As I was helping myself to a hard boiled egg and a few cherry tomatoes, I noticed that everyone else was ignoring the first course and going straight for the dessert. They were descending on Isobel’s trifle like a pack of hyenas. I had just resigned myself to the fact that I’d be the  one eating the day-old Eccles cakes when Maggie emerged from the melee clutching two bowls.

‘I thought I’d better get you some trifle while there was still some there to get.’

‘Thank you.’ I took the bowl from her and looked at the contents curiously. ‘Ooh. Black cherry trifle. Lovely.’

Silence fell over the Vicarage  as the Committee tucked into the buffet –  punctuated only by the occasional chink of metal on china and the low murmur of Howard muttering sulkily to William Burdock about how he never called her any such thing.

First course finished, I picked up the trifle. It DID look lovely … and the first spoonful confirmed that looks were not deceptive. The custard and cream were just the right consistency, the jelly was made with real fruit and fruit juice, the sponge was beautifully moist and there was an interested kick of something alcoholic in it that I couldn’t quite identify, but which was delicious.

‘That really is good trifle,’ I said around a mouthful. ‘I’m not surprised Norman got a bit excited about it.’

Maggie nodded. ‘It’s Isobel’s signature dish, as they say on those poncy cookery programmes. Er … you don’t drink, do you?’

‘No. Haven’t done for years … but I don’t mind alcohol in food … I mean trifle without a bit of sherry or kirsch –  isn’t really trifle, is it?’

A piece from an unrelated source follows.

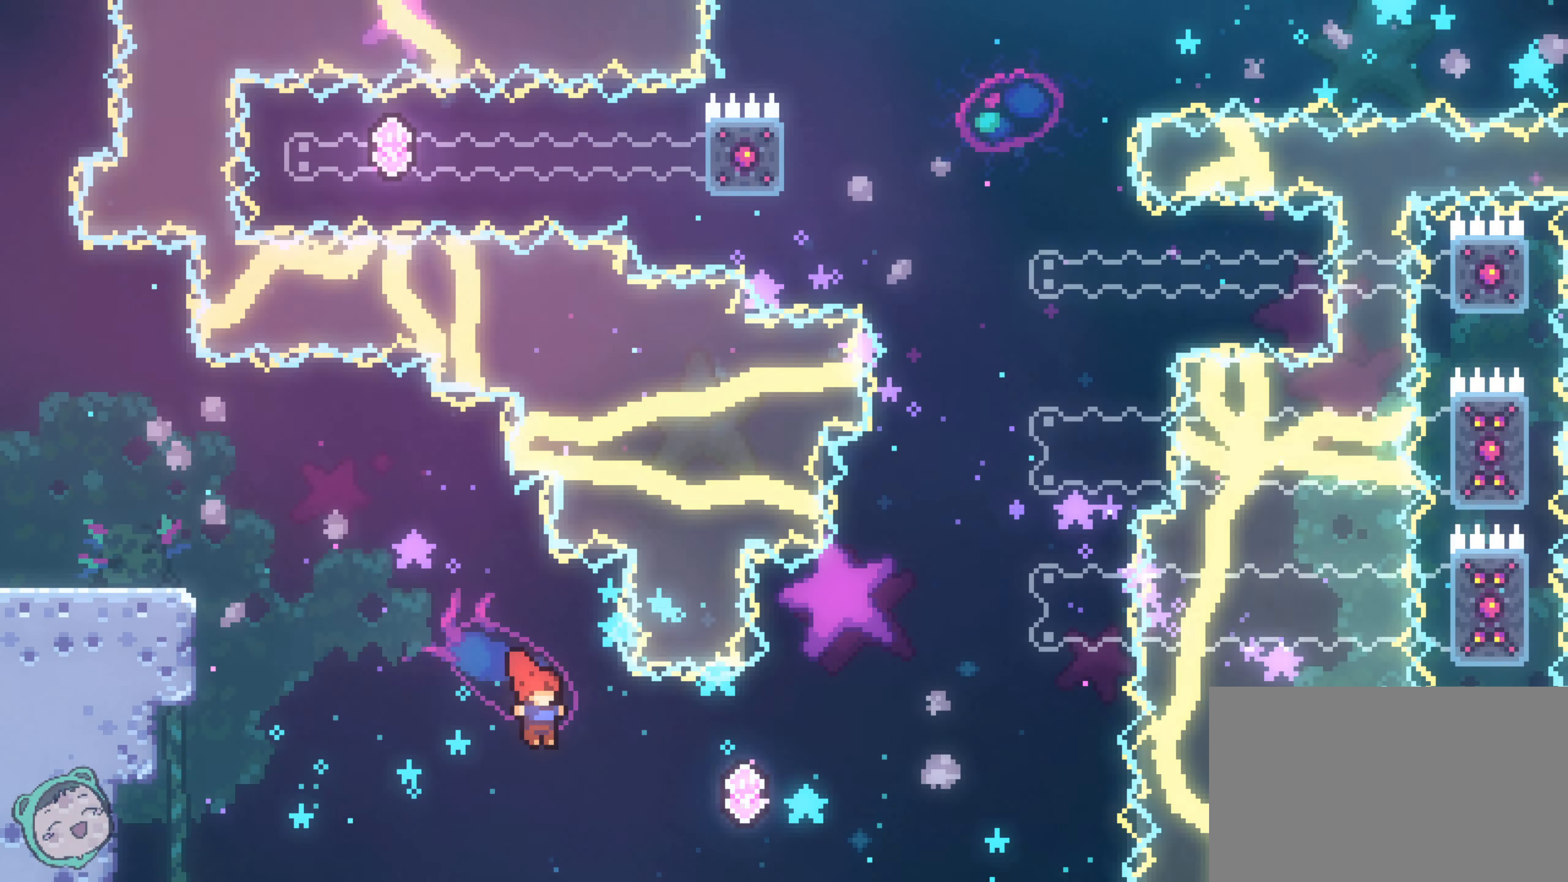
{"dt_ms": 500, "buttons": [], "left_stick": "up-right", "right_stick": "center", "events": [[400, "left_stick", "up-right"]]}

‘No indeed.’ She had a strange look on her face, but said no more and just applied herself to her own bowlful.

About fifteen minutes later, sideboard cleared and dirty crockery transported to the kitchen, we all got ourselves a cup of coffee and reconvened the meeting.

Howard started by voicing his objections to what Mrs Fitt had said he called her – and as Norman did his oil-on-troubled–waters thing, I began to feel a little warm and slightly light headed.

Quite when I actually dozed off I have no idea. I’m told they’d been talking and agreeing matters for at least ten minutes before anyone realized that the Secretary was, in fact, snoring gently with her chin on her chest and her notepad discarded on her lap.

Norman called my name and I jerked awake. ‘What? Yes! Okay … Eh?’ My head was swimming. ‘Oh lord, I do feel odd … Isobel – what DID you put that trifle?’

‘Vodka.’ she said simply, in the tone of one who wouldn’t consider putting anything ELSE in trifle.

Maggie made no attempt to hide her disdain as she poured me another cup of coffee.

‘One bowl of trifle and you’re plastered.  You lightweight.’